Your assignment: A word-for-word copy of the data is what's wanted, with no pictures.

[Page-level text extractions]
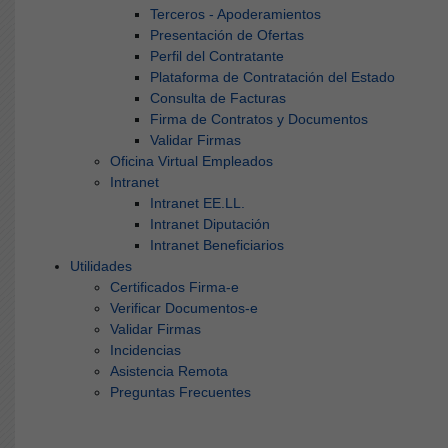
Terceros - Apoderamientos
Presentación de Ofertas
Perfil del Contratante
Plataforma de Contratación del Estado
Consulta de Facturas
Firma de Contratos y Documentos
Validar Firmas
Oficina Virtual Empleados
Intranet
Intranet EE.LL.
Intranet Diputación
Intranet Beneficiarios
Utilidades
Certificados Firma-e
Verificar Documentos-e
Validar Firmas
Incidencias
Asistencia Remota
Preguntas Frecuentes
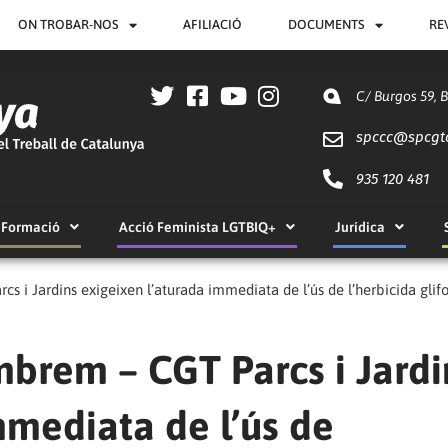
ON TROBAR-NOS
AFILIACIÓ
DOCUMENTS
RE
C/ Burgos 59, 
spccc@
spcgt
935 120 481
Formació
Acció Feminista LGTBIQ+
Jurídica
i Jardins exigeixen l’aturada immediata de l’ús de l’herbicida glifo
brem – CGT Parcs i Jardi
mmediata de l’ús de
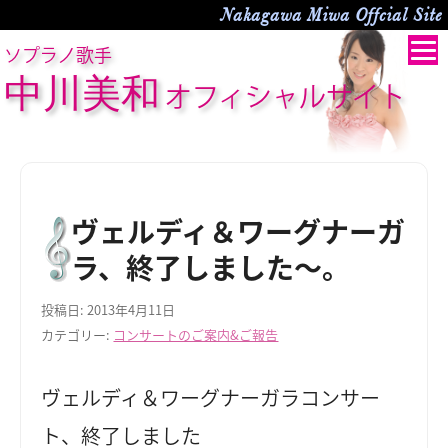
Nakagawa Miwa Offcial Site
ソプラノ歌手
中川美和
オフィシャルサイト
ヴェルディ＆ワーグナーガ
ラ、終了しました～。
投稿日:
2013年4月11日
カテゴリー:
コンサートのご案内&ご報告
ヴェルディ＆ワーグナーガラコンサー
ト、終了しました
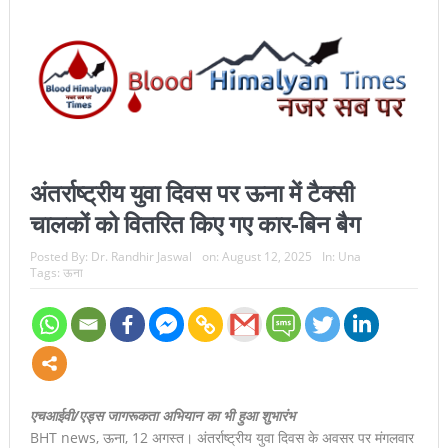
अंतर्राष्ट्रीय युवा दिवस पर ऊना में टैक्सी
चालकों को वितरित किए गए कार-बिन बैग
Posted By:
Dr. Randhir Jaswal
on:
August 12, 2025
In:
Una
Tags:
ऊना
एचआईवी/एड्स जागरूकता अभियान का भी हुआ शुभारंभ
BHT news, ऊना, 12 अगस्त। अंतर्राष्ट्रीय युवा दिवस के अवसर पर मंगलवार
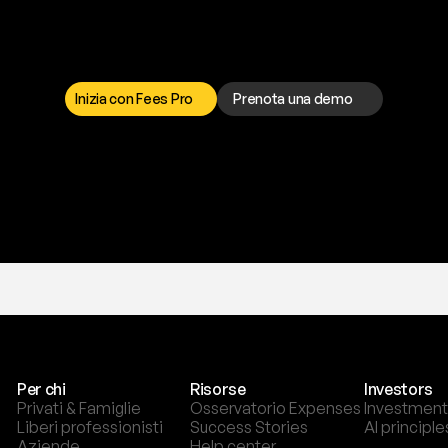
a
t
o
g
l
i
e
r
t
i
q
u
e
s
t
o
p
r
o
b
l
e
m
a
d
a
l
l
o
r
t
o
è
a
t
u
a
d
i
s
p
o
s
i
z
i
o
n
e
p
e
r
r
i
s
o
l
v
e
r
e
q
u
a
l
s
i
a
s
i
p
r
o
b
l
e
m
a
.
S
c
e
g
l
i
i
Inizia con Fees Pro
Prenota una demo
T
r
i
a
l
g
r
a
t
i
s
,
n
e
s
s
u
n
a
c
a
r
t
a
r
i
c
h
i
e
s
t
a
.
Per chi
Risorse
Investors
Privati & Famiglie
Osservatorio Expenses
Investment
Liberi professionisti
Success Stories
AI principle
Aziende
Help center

Solution:
Terceros - Apoderamientos
Presentación de Ofertas
Perfil del Contratante
Plataforma de Contratación del Estado
Consulta de Facturas
Firma de Contratos y Documentos
Validar Firmas
Oficina Virtual Empleados
Intranet
Intranet EE.LL.
Intranet Diputación
Intranet Beneficiarios
Utilidades
Certificados Firma-e
Verificar Documentos-e
Validar Firmas
Incidencias
Asistencia Remota
Preguntas Frecuentes
ON TROBAR-NOS
AFILIACIÓ
DOCUMENTS
RE
C/ Burgos 59, 
spccc@
spcgt
935 120 481
Formació
Acció Feminista LGTBIQ+
Jurídica
i Jardins exigeixen l’aturada immediata de l’ús de l’herbicida glifo
brem – CGT Parcs i Jardi
mmediata de l’ús de
Nakagawa Miwa Offcial Site
ソプラノ歌手
中川美和
オフィシャルサイト
ヴェルディ＆ワーグナーガ
ラ、終了しました～。
投稿日:
2013年4月11日
カテゴリー:
コンサートのご案内&ご報告
ヴェルディ＆ワーグナーガラコンサー
ト、終了しました
अंतर्राष्ट्रीय युवा दिवस पर ऊना में टैक्सी
चालकों को वितरित किए गए कार-बिन बैग
Posted By:
Dr. Randhir Jaswal
on:
August 12, 2025
In:
Una
Tags:
ऊना
एचआईवी/एड्स जागरूकता अभियान का भी हुआ शुभारंभ
BHT news, ऊना, 12 अगस्त। अंतर्राष्ट्रीय युवा दिवस के अवसर पर मंगलवार
a
t
o
g
l
i
e
r
t
i
q
u
e
s
t
o
p
r
o
b
l
e
m
a
d
a
l
l
o
r
t
o
è
a
t
u
a
d
i
s
p
o
s
i
z
i
o
n
e
p
e
r
r
i
s
o
l
v
e
r
e
q
u
a
l
s
i
a
s
i
p
r
o
b
l
e
m
a
.
S
c
e
g
l
i
i
Inizia con Fees Pro
Prenota una demo
T
r
i
a
l
g
r
a
t
i
s
,
n
e
s
s
u
n
a
c
a
r
t
a
r
i
c
h
i
e
s
t
a
.
Per chi
Risorse
Investors
Privati & Famiglie
Osservatorio Expenses
Investment
Liberi professionisti
Success Stories
AI principle
Aziende
Help center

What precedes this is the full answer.